Data lines |
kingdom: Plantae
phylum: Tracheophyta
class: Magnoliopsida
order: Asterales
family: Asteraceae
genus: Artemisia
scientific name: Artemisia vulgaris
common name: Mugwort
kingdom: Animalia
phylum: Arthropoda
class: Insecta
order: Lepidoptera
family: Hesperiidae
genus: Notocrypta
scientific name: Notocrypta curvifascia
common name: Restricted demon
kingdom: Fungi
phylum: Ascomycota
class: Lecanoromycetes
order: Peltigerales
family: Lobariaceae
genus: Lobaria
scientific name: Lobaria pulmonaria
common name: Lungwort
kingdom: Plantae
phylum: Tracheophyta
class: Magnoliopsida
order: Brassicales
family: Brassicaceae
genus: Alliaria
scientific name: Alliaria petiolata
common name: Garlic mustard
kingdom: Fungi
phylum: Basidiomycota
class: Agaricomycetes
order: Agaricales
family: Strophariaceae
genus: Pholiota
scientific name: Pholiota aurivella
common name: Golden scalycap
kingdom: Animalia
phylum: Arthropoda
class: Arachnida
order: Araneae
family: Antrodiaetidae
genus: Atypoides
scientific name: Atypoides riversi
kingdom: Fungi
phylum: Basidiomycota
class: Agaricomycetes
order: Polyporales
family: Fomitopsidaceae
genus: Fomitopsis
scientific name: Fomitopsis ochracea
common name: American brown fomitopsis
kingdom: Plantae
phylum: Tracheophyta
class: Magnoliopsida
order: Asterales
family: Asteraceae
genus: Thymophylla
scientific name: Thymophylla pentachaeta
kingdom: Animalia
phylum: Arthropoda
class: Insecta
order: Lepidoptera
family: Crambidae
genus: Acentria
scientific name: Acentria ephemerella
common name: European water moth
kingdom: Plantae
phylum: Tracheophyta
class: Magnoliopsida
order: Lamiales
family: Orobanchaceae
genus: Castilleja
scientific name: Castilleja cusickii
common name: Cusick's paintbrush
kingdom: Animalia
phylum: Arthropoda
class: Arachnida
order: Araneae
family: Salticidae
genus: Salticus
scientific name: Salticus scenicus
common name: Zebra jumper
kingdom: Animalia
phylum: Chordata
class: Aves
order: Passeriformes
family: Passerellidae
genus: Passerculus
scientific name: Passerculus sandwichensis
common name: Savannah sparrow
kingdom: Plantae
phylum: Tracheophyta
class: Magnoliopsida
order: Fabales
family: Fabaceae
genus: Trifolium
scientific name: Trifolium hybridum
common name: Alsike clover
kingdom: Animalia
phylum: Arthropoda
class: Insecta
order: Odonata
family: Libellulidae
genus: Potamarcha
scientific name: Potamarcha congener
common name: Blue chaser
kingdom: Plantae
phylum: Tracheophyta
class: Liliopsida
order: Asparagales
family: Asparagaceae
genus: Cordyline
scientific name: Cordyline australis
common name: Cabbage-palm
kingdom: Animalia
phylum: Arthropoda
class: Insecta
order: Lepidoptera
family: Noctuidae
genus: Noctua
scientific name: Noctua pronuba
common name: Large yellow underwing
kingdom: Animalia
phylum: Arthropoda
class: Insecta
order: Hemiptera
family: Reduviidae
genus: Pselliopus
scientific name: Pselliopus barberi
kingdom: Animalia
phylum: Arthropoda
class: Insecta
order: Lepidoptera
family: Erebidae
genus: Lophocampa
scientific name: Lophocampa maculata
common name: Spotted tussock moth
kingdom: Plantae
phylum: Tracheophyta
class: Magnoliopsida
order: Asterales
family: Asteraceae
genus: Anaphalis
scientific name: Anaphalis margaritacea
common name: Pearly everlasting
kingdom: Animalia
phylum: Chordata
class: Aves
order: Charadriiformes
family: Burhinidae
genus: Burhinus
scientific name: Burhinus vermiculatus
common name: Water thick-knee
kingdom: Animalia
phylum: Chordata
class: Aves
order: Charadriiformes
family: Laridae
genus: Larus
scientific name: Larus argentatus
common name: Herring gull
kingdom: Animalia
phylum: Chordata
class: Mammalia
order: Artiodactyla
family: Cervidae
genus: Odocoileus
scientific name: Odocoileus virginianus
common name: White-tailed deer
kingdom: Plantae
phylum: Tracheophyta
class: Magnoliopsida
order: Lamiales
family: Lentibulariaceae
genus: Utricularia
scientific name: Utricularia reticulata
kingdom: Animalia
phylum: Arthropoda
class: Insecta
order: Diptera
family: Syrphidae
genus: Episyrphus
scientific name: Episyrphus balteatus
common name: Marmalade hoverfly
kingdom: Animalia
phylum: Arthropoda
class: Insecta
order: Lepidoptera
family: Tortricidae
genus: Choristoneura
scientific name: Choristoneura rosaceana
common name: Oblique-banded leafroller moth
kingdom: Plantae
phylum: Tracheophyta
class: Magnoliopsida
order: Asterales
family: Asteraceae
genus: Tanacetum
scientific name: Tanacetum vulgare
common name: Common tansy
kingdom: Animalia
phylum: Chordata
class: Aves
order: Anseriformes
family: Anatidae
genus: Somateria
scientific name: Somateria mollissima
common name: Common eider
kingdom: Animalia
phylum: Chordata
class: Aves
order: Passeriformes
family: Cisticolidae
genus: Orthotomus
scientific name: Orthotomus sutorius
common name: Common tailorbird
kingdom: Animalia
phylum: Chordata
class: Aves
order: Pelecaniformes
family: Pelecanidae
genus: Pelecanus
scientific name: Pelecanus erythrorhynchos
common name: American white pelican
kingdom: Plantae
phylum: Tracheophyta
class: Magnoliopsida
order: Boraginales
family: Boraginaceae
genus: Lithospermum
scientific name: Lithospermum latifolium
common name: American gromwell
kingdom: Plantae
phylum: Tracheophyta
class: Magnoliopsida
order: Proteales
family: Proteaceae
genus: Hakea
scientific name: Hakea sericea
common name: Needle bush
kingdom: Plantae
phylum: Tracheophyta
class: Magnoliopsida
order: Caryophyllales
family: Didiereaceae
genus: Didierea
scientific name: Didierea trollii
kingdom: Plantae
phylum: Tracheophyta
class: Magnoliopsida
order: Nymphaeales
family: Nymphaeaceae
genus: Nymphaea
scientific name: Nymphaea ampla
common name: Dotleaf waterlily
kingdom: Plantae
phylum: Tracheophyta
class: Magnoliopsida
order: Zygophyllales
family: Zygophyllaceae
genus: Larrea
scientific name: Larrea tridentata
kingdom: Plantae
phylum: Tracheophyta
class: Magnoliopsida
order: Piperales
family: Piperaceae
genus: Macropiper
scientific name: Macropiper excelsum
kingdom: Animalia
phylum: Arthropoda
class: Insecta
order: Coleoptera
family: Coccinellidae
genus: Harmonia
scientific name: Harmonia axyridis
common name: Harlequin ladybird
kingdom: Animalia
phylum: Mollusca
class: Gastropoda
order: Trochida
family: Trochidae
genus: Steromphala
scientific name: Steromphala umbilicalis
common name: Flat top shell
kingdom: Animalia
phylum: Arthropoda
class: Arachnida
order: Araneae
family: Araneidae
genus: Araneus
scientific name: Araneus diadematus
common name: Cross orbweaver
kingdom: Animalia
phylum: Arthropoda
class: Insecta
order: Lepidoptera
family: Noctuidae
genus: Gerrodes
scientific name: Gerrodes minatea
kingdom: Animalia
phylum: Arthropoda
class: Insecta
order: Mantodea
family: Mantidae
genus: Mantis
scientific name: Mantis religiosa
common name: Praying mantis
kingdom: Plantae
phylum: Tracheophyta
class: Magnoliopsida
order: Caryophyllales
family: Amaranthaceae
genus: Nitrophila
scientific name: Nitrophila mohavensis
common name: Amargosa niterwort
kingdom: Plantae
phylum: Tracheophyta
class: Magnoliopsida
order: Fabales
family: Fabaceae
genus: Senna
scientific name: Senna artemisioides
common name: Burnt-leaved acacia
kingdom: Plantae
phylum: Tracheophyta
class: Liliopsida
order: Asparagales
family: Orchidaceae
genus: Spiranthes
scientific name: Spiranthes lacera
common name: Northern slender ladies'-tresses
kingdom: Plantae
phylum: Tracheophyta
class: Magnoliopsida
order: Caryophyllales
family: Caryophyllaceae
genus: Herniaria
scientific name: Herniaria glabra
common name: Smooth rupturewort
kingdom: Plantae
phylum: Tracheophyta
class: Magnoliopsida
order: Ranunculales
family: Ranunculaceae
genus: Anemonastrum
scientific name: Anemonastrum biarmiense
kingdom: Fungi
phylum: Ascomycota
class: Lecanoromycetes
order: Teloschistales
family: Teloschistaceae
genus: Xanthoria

Directions for this task |
Reproduce verbatim the stretch of lines above, from the first line through the line containing "genus: Notocrypta".

Exercise solution |
kingdom: Plantae
phylum: Tracheophyta
class: Magnoliopsida
order: Asterales
family: Asteraceae
genus: Artemisia
scientific name: Artemisia vulgaris
common name: Mugwort
kingdom: Animalia
phylum: Arthropoda
class: Insecta
order: Lepidoptera
family: Hesperiidae
genus: Notocrypta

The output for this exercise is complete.